> **Page extract**:

An apparatus can include a first memory device and a second memory device. The first memory device may include a first base die and a first memory die attached to the first base die. The first base die can include a first processing circuit, a first die-to-die interface, and a second die-to-die interface connected to a network device. The second memory device may include a second base die and a second memory die attached to the second base die. The second base die can include a second processing circuit, a third processing circuit connected to the second processing circuit, a third die-to-die interface connected to the first die-to-die interface, and a fourth die-to-die interface.
An apparatus may include a first group of memory devices, a second group of memory devices, and a controller connected to the first group of memory devices and the second group of memory devices. The first group of memory devices can include a first memory device and a second memory device connected to the first memory device. The first memory device may include a first base die including a first processing circuit and a first memory die attached to the first base die. The second memory device can include a second base die including a second processing circuit and a second memory die attached to the second base die. The second group of memory devices may include a third memory device and a fourth memory device connected to the third memory device. The third memory device can include a third base die including a third processing circuit and a third memory die attached to the third base die. The fourth memory device may include a fourth base die including a fourth processing circuit and a fourth memory die attached to the fourth base die.
A device may include a base die and a memory die attached to the base die. The memory die may include a first memory. The base die may include a first die-to-die interface, a second die-to-die interface, and a processing circuit. The processing circuit may include a processor, a second memory, and a cache. The first die-to-die interface may be configured to interface with a network device. The network device may include at least one of an input/output chiplet or a memory expansion chiplet.
An apparatus may include a first memory device and a second memory device. The first memory device can include a first base die and a first memory die attached to the first base die. The first base die may include first and second processing circuits, a first controller, a second controller, and a first die-to-die interface. The first controller may be connected to a memory of the first memory die. The second controller may be connected to the first and second processing circuits. The second memory device may include a second base die and a second memory die attached to the second base die. The second base die may include a second die-to-die interface that is connected to the first die-to-die interface.
An apparatus may include a first memory device, a second memory device, and a network device including a memory expansion chiplet. The first memory device may include a first base die having a first processing circuit. The second memory device may include a second base die having a second processing circuit. The memory expansion chiplet may be connected to the first memory device by a first die-to-die interface. The second memory device may be connected to the first memory device by a second die-to-die interface.
A system may include a first memory device, a second memory device, and a controller. A first base die of the first memory device may include a first processing circuit, a second processing circuit, and a first die-to-die interface. A second base die of the second memory device may include a third processing circuit, a fourth processing circuit, and a second die-to-die interface. The controller may be connected to the first die-to-die interface and the second die-to-die interface.
A system may include a controller, a memory connected to the controller, a first memory device connected to the memory, and a second memory device connected to the memory. The first memory device may include a first memory die attached to a first base die that includes a first processing circuit. The second memory device may include a second memory die attached to a second base die that includes a second processing circuit.
A system may include a first group of first memory devices and a second group of second memory devices. The first group may be connected to the second group. The first memory devices may include corresponding first memory die attached to first base die that include first processing circuits. The second memory devices may include corresponding second memory die attached to second base die that include second processing circuits.

[Dataset entries]
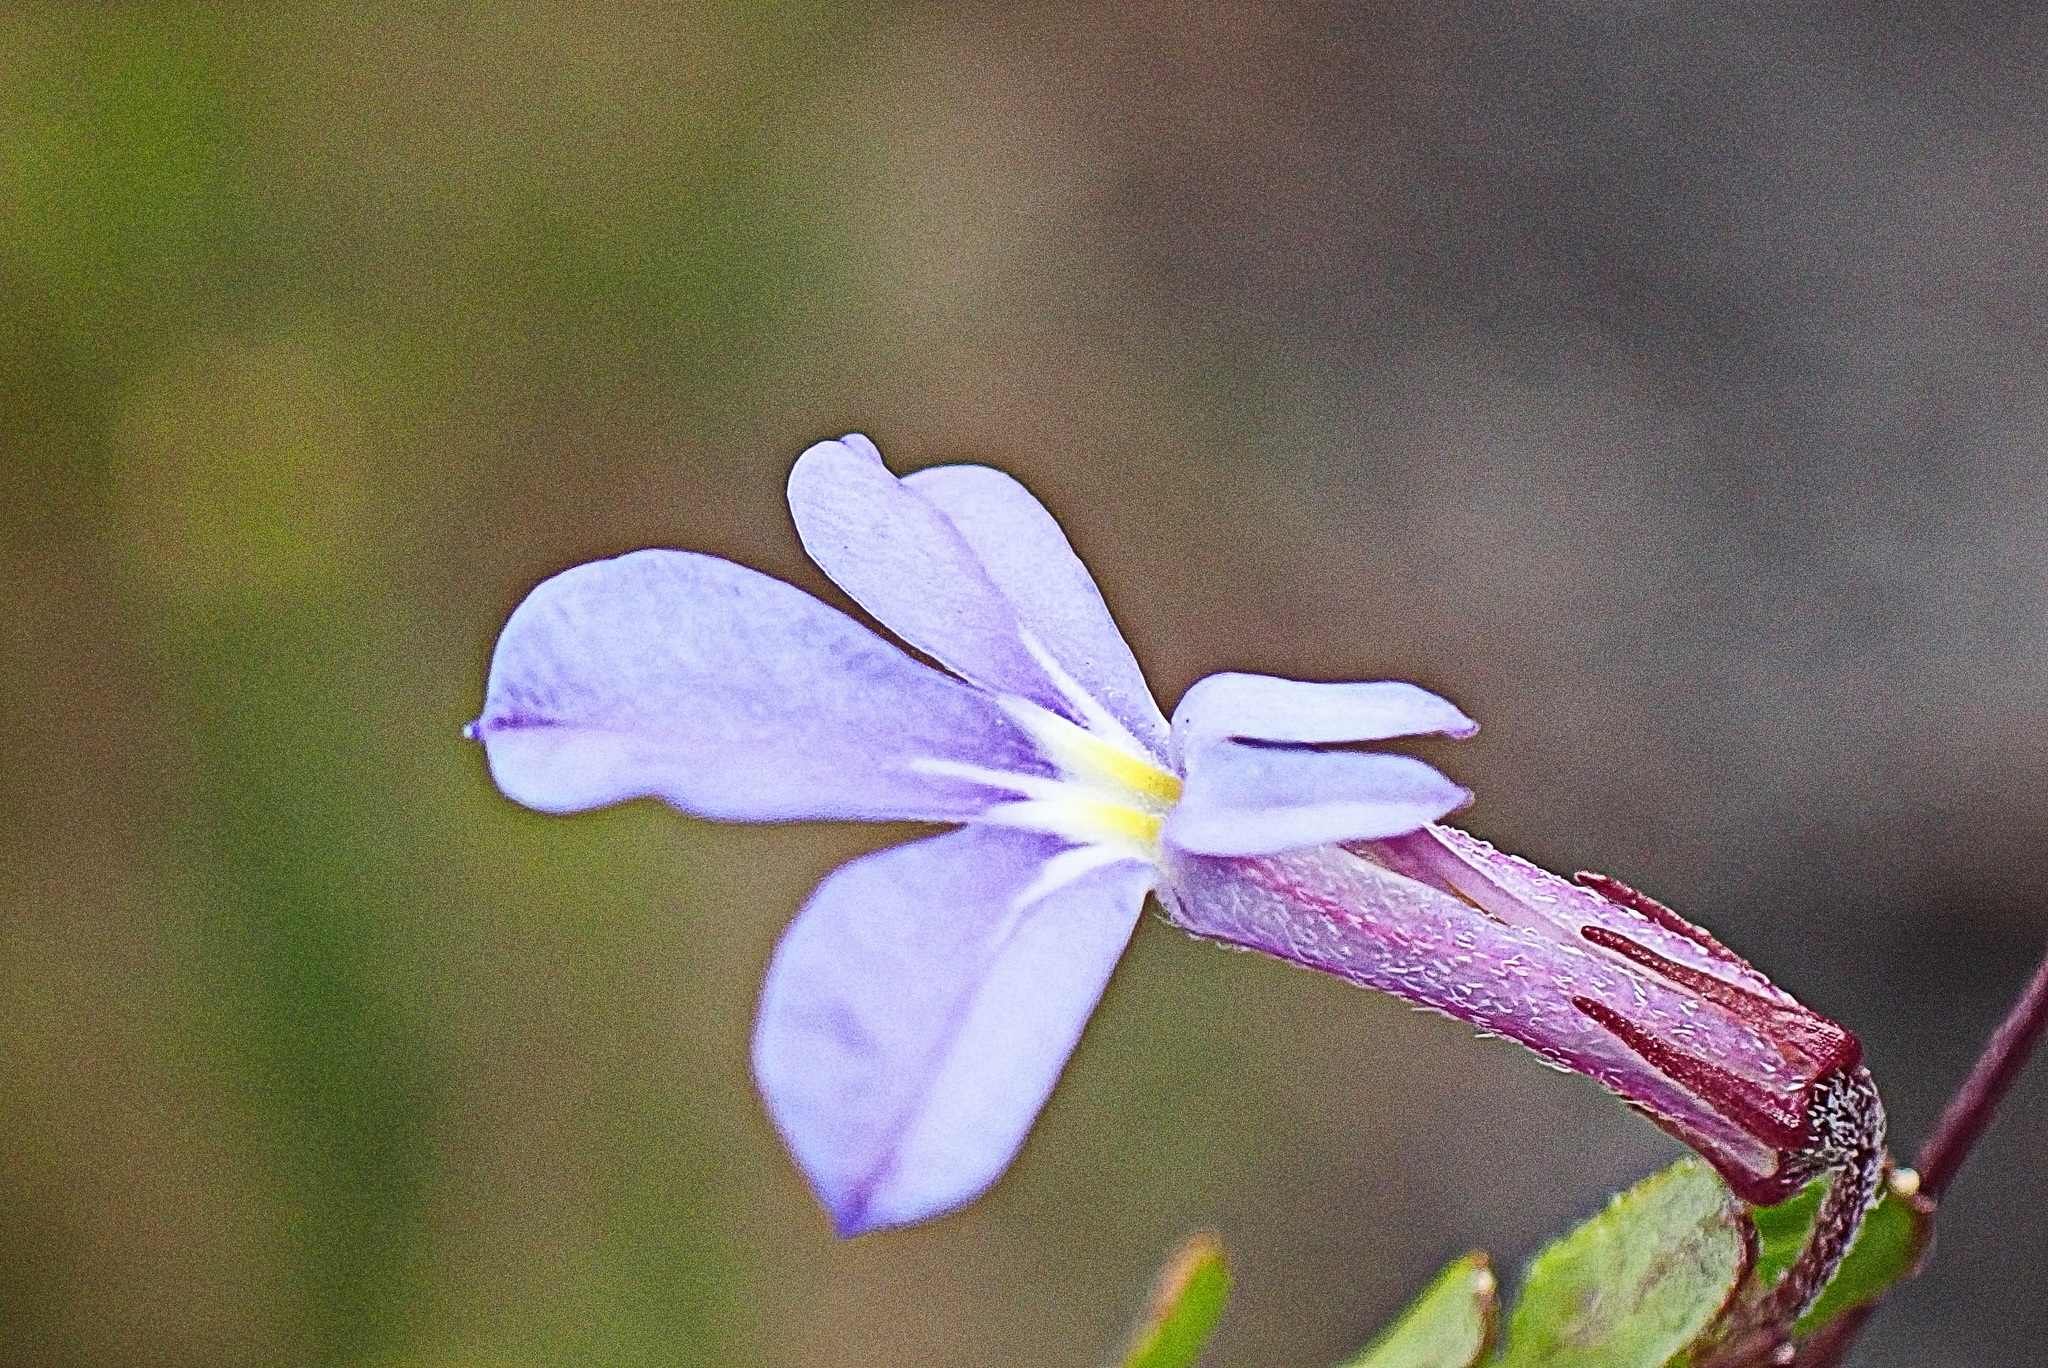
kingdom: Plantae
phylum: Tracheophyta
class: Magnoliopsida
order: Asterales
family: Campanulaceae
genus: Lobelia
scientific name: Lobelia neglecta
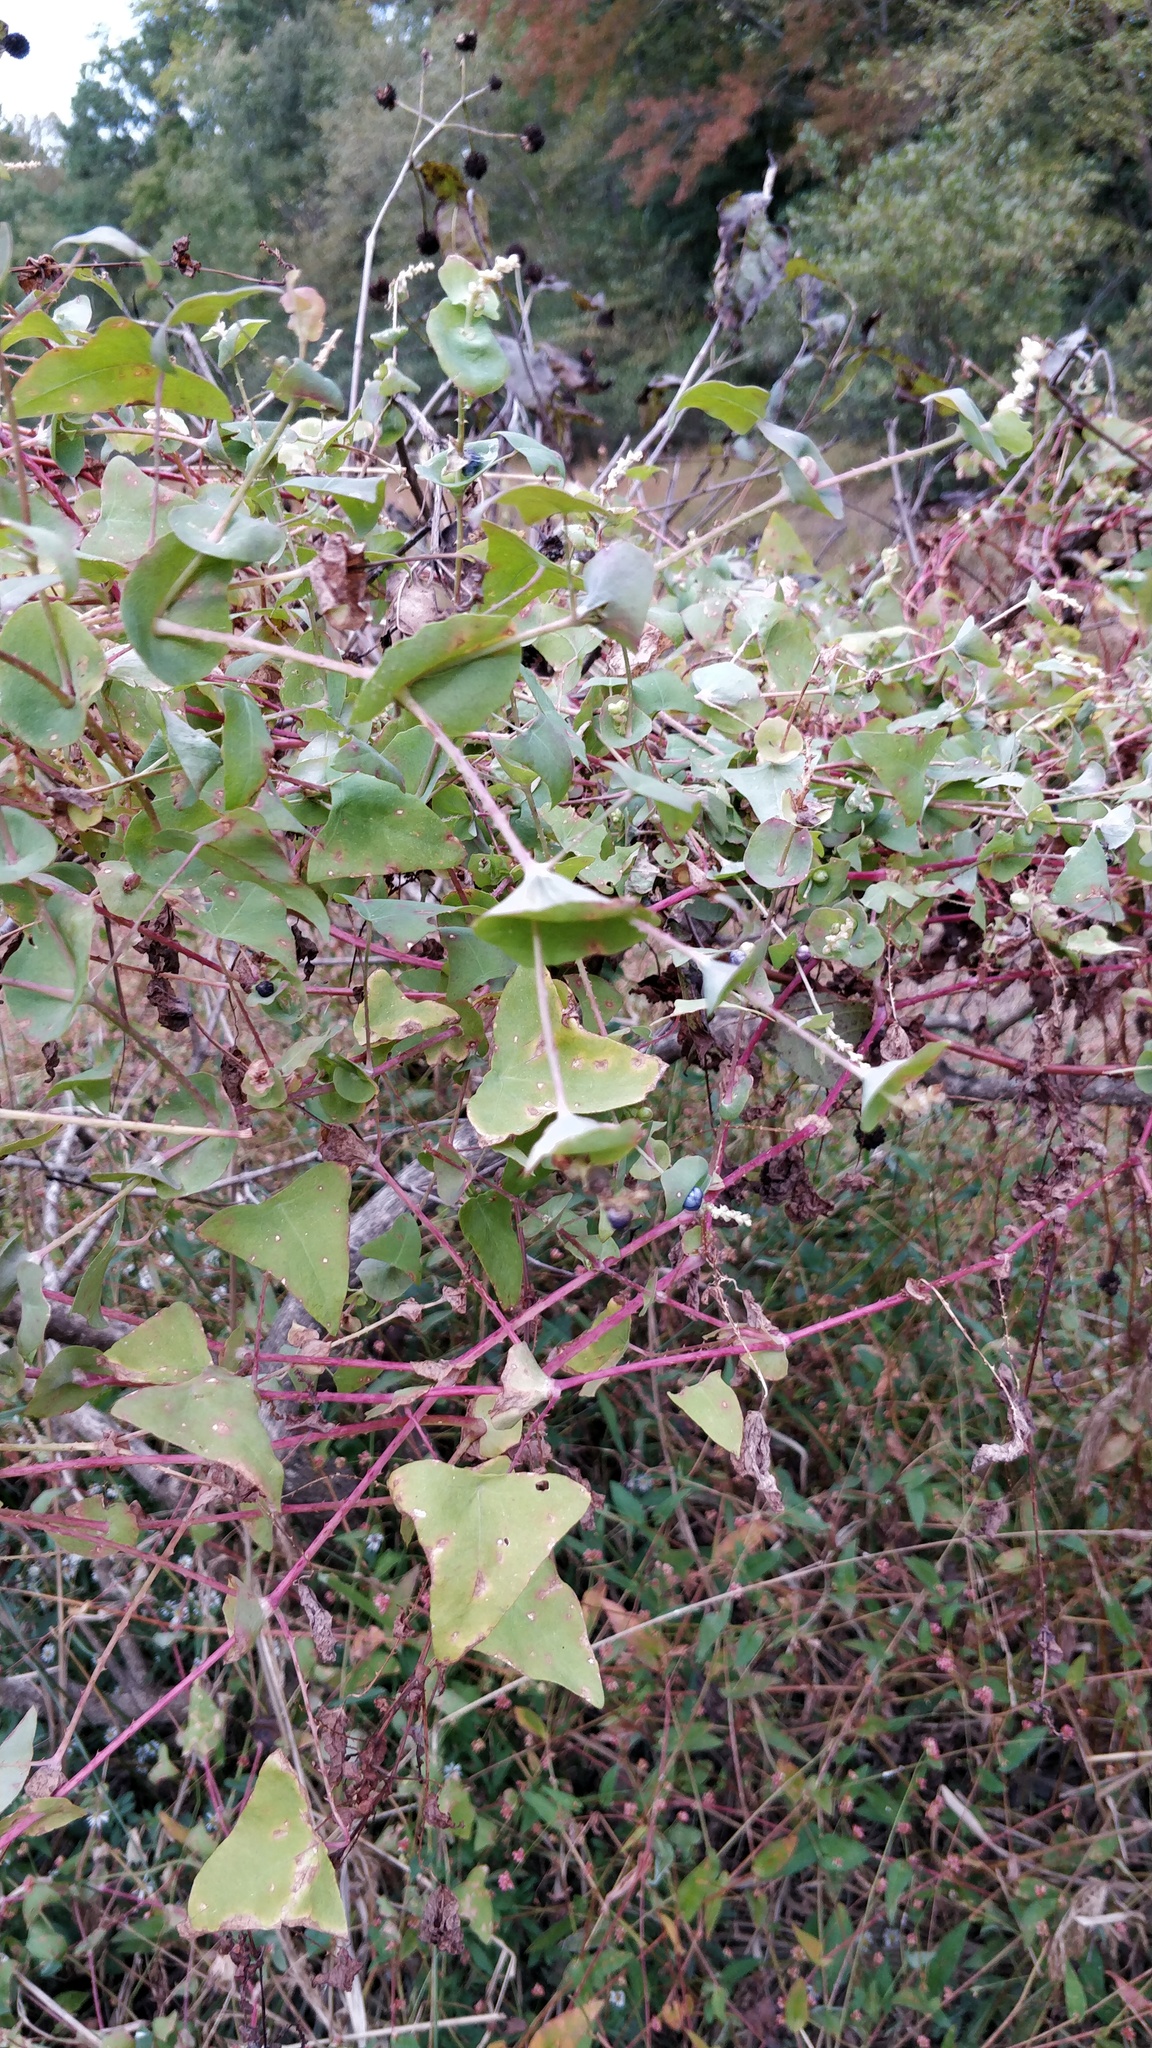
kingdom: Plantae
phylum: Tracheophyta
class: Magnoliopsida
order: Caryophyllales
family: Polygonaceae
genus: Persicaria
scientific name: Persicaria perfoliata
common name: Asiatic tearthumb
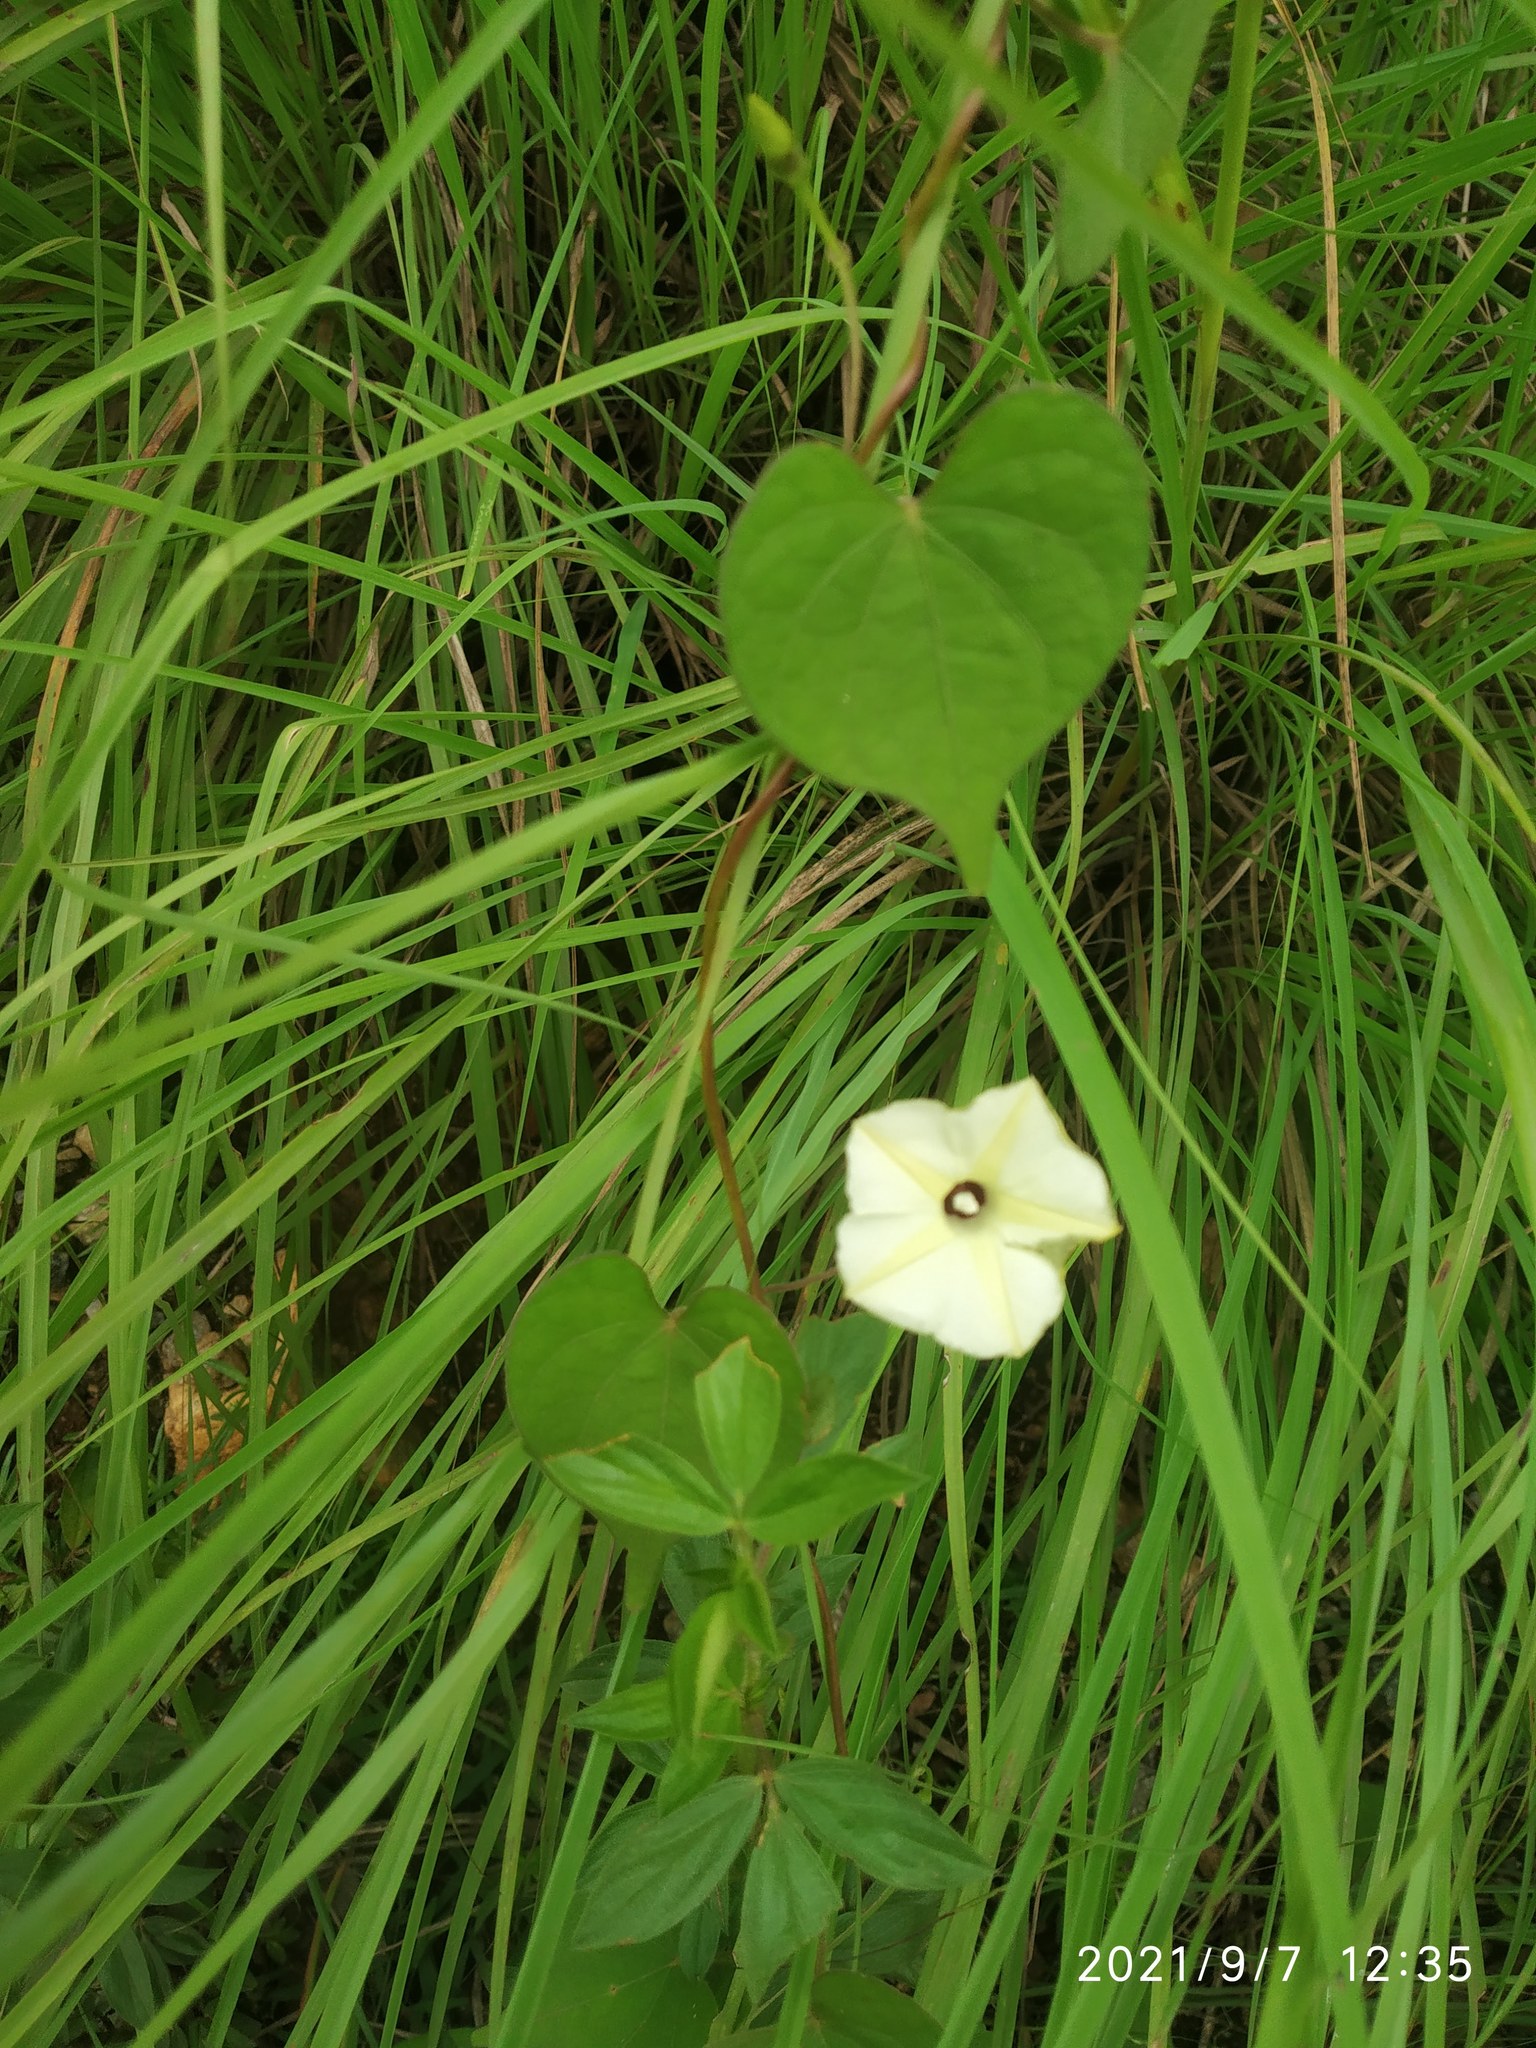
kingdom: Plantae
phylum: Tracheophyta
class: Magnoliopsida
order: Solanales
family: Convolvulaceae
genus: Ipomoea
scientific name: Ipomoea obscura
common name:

> **Requirement 1**: Write out the memory-device text between "A system may include a first memory" and "the second die-to-die interface.", inclusive.
> **Requirement 2**:
Check each statement below against the memory-device text. Answer yes or no, and support each answer with the exact deciding words from the text.
(a) A network device that interfaces with a base die may include an input/output chiplet or a memory expansion chiplet.
(b) In the system made up of a controller, a memory connected to the controller, and two memory devices, each memory device is described as connected to the controller.
(c) In the apparatus with a network device that includes a memory expansion chiplet, the memory expansion chiplet connects to the first memory device through a second die-to-die interface.
Rely only on the memory-device text.

> **Full answer 1**:
A system may include a first memory device, a second memory device, and a controller. A first base die of the first memory device may include a first processing circuit, a second processing circuit, and a first die-to-die interface. A second base die of the second memory device may include a third processing circuit, a fourth processing circuit, and a second die-to-die interface. The controller may be connected to the first die-to-die interface and the second die-to-die interface.

> **Full answer 2**:
(a) Yes: "The network device may include at least one of an input/output chiplet or a memory expansion chiplet."
(b) No: "a first memory device connected to the memory, and a second memory device connected to the memory"
(c) No: "The memory expansion chiplet may be connected to the first memory device by a first die-to-die interface."